Faces of iPC: Jolanda Modic, XLAB

31 October, 2019

Today in a talk with Jolanda Modic about herself and the iPC H2020 project.

Introduce yourself and tell us a bit about your background.

I am a problem solver by heart, an applied mathematician by training, and a cybersecurity and digital privacy specialist by profession. Surrounded by a great team of passionate, smart, and fun people at XLAB, I work as a project manager, proposal writer, data protection advisor, and a researcher.

What is your title and/or role in the project?

With my team at XLAB and together with the group from BSC, I will support researchers and clinicians in the iPC consortium and beyond with new technologies that enable more secure and more efficient search for better treatments of paediatric cancers.

What are your contributions to the project? (Specify what deliverables and/or tasks you are responsible for)

iPC deals with utilizing and analysing sensitive patient data to gain powerful insights into the paediatric cancers and to eventually be able to provide better, more personalised and more effective treatments. The iPC platform that will be developed in the project, will enable cancer researchers and clinicians all across the globe to easily share data, to share insights, and to collaboratively fight this horrible disease.

As the basis for the cancer research lies in the availability, accessibility, and authenticity of patient data, one of the responsibilities of my team is to make sure that the data handled in the iPC platform is safe and secure. The other responsibility we have is to alleviate the clinicians’ and researchers’ burdens of managing technologies they need for their work, by automating their deployment and orchestration.

What challenges can you foresee in the project?

To be able to gain meaningful insights from data and reduce biases in data analytics, large amounts of reliable and high-quality data are needed. The lack of data as well as bad data can be paralyzing. That is why collaboration and data sharing in healthcare are vital, especially in the area of paediatric cancer where no single institution has enough patients or data to sustain trials and research.

The iPC project will provide technological means for collaborative paediatric cancer research and will push for global cooperation, but we will be facing and addressing one great challenge along the way: data (un)availability. Anyone would agree that data sharing (of course, in secure, privacy-respective, and ethical way) is highly beneficial to our society and that collaboration is intrinsic to good scientific practice. But in reality, however, data sharing in healthcare is often viewed with a mix of fear and reluctance. Researchers and clinicians around the globe are, in general, too afraid to share patient data due to the data protection laws that are increasingly stricter, especially regarding health data involving children. Also, in the face of wildly competitive pharmaceutical industry, very few are open to share what could be the key to developing the next cancer treatment.
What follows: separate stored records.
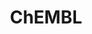 ---
bigquery: https://console.cloud.google.com/bigquery?p=patents-public-data&d=ebi_chembl&page=dataset
citation: '"The ChEMBL database in 2017." Anna Gaulton, Anne Hersey, Michał Nowotka,
  A Patrícia Bento, Jon Chambers, David Mendez, Prudence Mutowo, Francis Atkinson,
  Louisa J Bellis, Elena Cibrián-Uhalte, Mark Davies, Nathan Dedman, Anneli Karlsson,
  María Paula Magariños, John P Overington, George Papadatos, Ines Smit, Andrew R
  Leach Nucleic acids Research (2017) 45 (Database Issue), D945-D954'
contributors: European Bioinformatics Institute
cost: None
description: ChEMBL Data is a manually curated database of small molecules used in
  drug discovery, including information about existing patented drugs.
documentation: 'schema: https://www.ebi.ac.uk/chembl/db_schema


  '
last_edit: Mon, 04 Apr 2022 19:07:30 GMT
location: https://console.cloud.google.com/marketplace/product/google_patents_public_datasets/chembl
maintained_by: EMBL-EBI, an outstation of European Molecular Biology Laboratory
related_publications: '

  ChEMBL: towards direct deposition of bioassay data.


  Mendez D, Gaulton A, Bento AP, Chambers J, De Veij M, Félix E, Magariños MP, Mosquera
  JF, Mutowo P, Nowotka M, Gordillo-Marañón M, Hunter F, Junco L, Mugumbate G, Rodriguez-Lopez
  M, Atkinson F, Bosc N, Radoux CJ, Segura-Cabrera A, Hersey A, Leach AR.


  — Nucleic Acids Res. 2019; 47(D1):D930-D940. doi: 10.1093/nar/gky1075

  '
schema_fields: '[''parent_molregno'', ''entity_type'', ''l4'', ''product_id'', ''site_id'',
  ''chirality'', ''hrac_code'', ''withdrawn_flag'', ''published_relation'', ''warning_year'',
  ''approval_date'', ''who_extra'', ''cell_id'', ''year'', ''aidx'', ''bei'', ''published_units'',
  ''assay_test_type'', ''warning_type'', ''site_residues'', ''irac_code'', ''l3'',
  ''mc_organism'', ''submission_date'', ''structure_type'', ''enzyme_name'', ''chebi_par_id'',
  ''component_id'', ''formulation_id'', ''homologue'', ''assay_type'', ''title'',
  ''updated_by'', ''inorganic_flag'', ''standard_relation'', ''usan_year'', ''standard_text_value'',
  ''applicant_full_name'', ''domain_id'', ''biocomp_id'', ''num_lipinski_ro5_violations'',
  ''frac_code'', ''parameter_type'', ''updated_on'', ''action_type'', ''standard_units'',
  ''atc_code'', ''nda_type'', ''text_value'', ''met_id'', ''first_page'', ''assay_strain'',
  ''sequence'', ''psa'', ''domain_description'', ''relation'', ''relationship_desc'',
  ''hba_lipinski'', ''target_mapping'', ''protein_class_id'', ''relationship'', ''isoform'',
  ''std_act_id'', ''met_conversion'', ''mc_target_type'', ''efo_id'', ''ref_type'',
  ''activity_count'', ''delist_flag'', ''withdrawn_country'', ''warning_class'', ''caloha_id'',
  ''job_id'', ''first_in_class'', ''drug_record_id'', ''assay_category'', ''assay_subcellular_fraction'',
  ''doc_type'', ''res_stem_id'', ''standard_inchi'', ''availability_type'', ''mw_freebase'',
  ''drug_substance_flag'', ''type'', ''uberon_id'', ''bao_format'', ''log_id'', ''last_page'',
  ''innovator_company'', ''species_group_flag'', ''country'', ''sei'', ''standard_inchi_key'',
  ''dosage_form'', ''hbd_lipinski'', ''selectivity_comment'', ''protein_class_desc'',
  ''site_name'', ''synonyms'', ''indication_class'', ''withdrawn_reason'', ''sitecomp_id'',
  ''status'', ''last_active'', ''patent_use_code'', ''set_name'', ''comments'', ''entity_id'',
  ''ddd_admr'', ''domain_type'', ''ddd_units'', ''alert_set_id'', ''polymer_flag'',
  ''class_type'', ''src_id'', ''chembl_id'', ''cl_lincs_id'', ''route'', ''abstract'',
  ''assay_source'', ''who_name'', ''hrac_class_id'', ''mc_target_name'', ''comp_class_id'',
  ''level3'', ''patent_expire_date'', ''ddd_comment'', ''molecular_mechanism'', ''mc_tax_id'',
  ''ref_id'', ''active_ingredient'', ''bao_endpoint'', ''usan_stem_definition'', ''end_position'',
  ''max_phase'', ''source'', ''relationship_type'', ''acd_logp'', ''protclasssyn_id'',
  ''doc_id'', ''mutation'', ''assay_class_id'', ''prediction_method'', ''mecref_id'',
  ''warning_description'', ''pref_name'', ''class_level'', ''journal'', ''component_type'',
  ''cellosaurus_id'', ''le'', ''standard_value'', ''standard_flag'', ''molfile'',
  ''actsm_id'', ''mw_monoisotopic'', ''variant_id'', ''cx_logd'', ''confidence'',
  ''cell_name'', ''issue'', ''tbl'', ''accession'', ''upper_value'', ''publication_number'',
  ''targrel_id'', ''curated_by'', ''drug_product_flag'', ''ad_type'', ''mc_target_accession'',
  ''direct_interaction'', ''alert_id'', ''standard_upper_value'', ''molecule_type'',
  ''mec_id'', ''mechanism_of_action'', ''level2'', ''acd_most_apka'', ''usan_stem'',
  ''l7'', ''previous_company'', ''source_domain_id'', ''cell_source_tissue'', ''volume'',
  ''record_id'', ''hbd'', ''disease_efficacy'', ''toid'', ''cell_source_tax_id'',
  ''molecular_species'', ''metabolite_record_id'', ''assay_cell_type'', ''idx'', ''tid'',
  ''related_tid'', ''component_synonym'', ''ref_url'', ''ap_id'', ''research_stem'',
  ''alert_name'', ''downgraded'', ''level1'', ''l1'', ''src_compound_id'', ''usan_stem_id'',
  ''oral'', ''drugind_id'', ''version'', ''enzyme_tid'', ''activity_id'', ''src_assay_id'',
  ''acd_logd'', ''protein_class_synonym'', ''patent_id'', ''ro3_pass'', ''standard_type'',
  ''lle'', ''metref_id'', ''level5'', ''smarts'', ''max_phase_for_ind'', ''published_type'',
  ''binding_site_comment'', ''frac_class_id'', ''name'', ''compd_id'', ''curation_comment'',
  ''parent_id'', ''db_source'', ''organism'', ''heavy_atoms'', ''parent_go_id'', ''cell_description'',
  ''assay_tax_id'', ''label'', ''compsyn_id'', ''doi'', ''assay_desc'', ''mol_hrac_id'',
  ''qudt_units'', ''src_description'', ''compound_name'', ''oc_id'', ''acd_most_bpka'',
  ''stem'', ''therapeutic_flag'', ''strength'', ''pathway_key'', ''published_value'',
  ''ddd_value'', ''pathway_id'', ''stem_class'', ''withdrawn_class'', ''usan_substem'',
  ''hba'', ''l6'', ''level4_description'', ''bao_id'', ''cell_ontology_id'', ''met_comment'',
  ''annotation'', ''pubmed_id'', ''mol_irac_id'', ''normal_range_min'', ''ridx'',
  ''target_type'', ''patent_no'', ''black_box_warning'', ''value'', ''definition'',
  ''as_id'', ''orig_description'', ''result_flag'', ''level1_description'', ''assay_id'',
  ''domain_name'', ''stat'', ''mol_atc_id'', ''prod_pat_id'', ''mesh_heading'', ''l8'',
  ''assay_tissue'', ''authors'', ''syn_type'', ''compound_key'', ''tissue_id'', ''l2'',
  ''targcomp_id'', ''assay_organism'', ''start_position'', ''major_class'', ''aspect'',
  ''full_mwt'', ''cpd_str_alert_id'', ''tid_fixed'', ''natural_product'', ''qed_weighted'',
  ''cidx'', ''level3_description'', ''priority'', ''tax_id'', ''warning_id'', ''cx_most_apka'',
  ''num_alerts'', ''indref_id'', ''l5'', ''parent_type'', ''ddd_id'', ''cell_source_organism'',
  ''target_desc'', ''helm_notation'', ''db_version'', ''full_molformula'', ''cx_most_bpka'',
  ''canonical_smiles'', ''subgroup'', ''co_stem_id'', ''ingredient'', ''pchembl_value'',
  ''src_short_name'', ''comp_go_id'', ''creation_date'', ''activity_comment'', ''substrate_record_id'',
  ''confidence_score'', ''clo_id'', ''active_molregno'', ''short_name'', ''path'',
  ''mechanism_comment'', ''assay_param_id'', ''dosed_ingredient'', ''trade_name'',
  ''go_id'', ''mesh_id'', ''smid'', ''bto_id'', ''warning_country'', ''uo_units'',
  ''irac_class_id'', ''predbind_id'', ''prodrug'', ''aromatic_rings'', ''alogp'',
  ''molregno'', ''ass_cls_map_id'', ''sequence_md5sum'', ''num_ro5_violations'', ''warnref_id'',
  ''normal_range_max'', ''rgid'', ''potential_duplicate'', ''level2_description'',
  ''parenteral'', ''topical'', ''cx_logp'', ''parameter_value'', ''rtb'', ''mol_frac_id'',
  ''first_approval'', ''data_validity_comment'', ''units'', ''efo_term'', ''withdrawn_year'',
  ''molsyn_id'', ''level4'', ''description'', ''company'']'
shortname: chembl
tags:
- biotechnology
- health
- chemical
- bioinformatics
- medical
terms_of_use: CC BY-SA 3.0
title: ChEMBL
uuid: e232a192-965c-4ec9-904c-155b6dfe56c5
---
The iPC consortium is aware of these challenges and will, through strong collaboration and openness, demonstrate that this practice and mindset can be changed.

How do you think the project outcome could affect our daily life?

iPC will expand knowledge boundaries of the cancer research community with new insights into how paediatric cancers respond to different treatments and with personalised treatment recommendations for each child. These will have a significant impact on the treatment outcomes, on the long-term side-effect of treatments, and consequently on the quality of life of patients and their loved ones.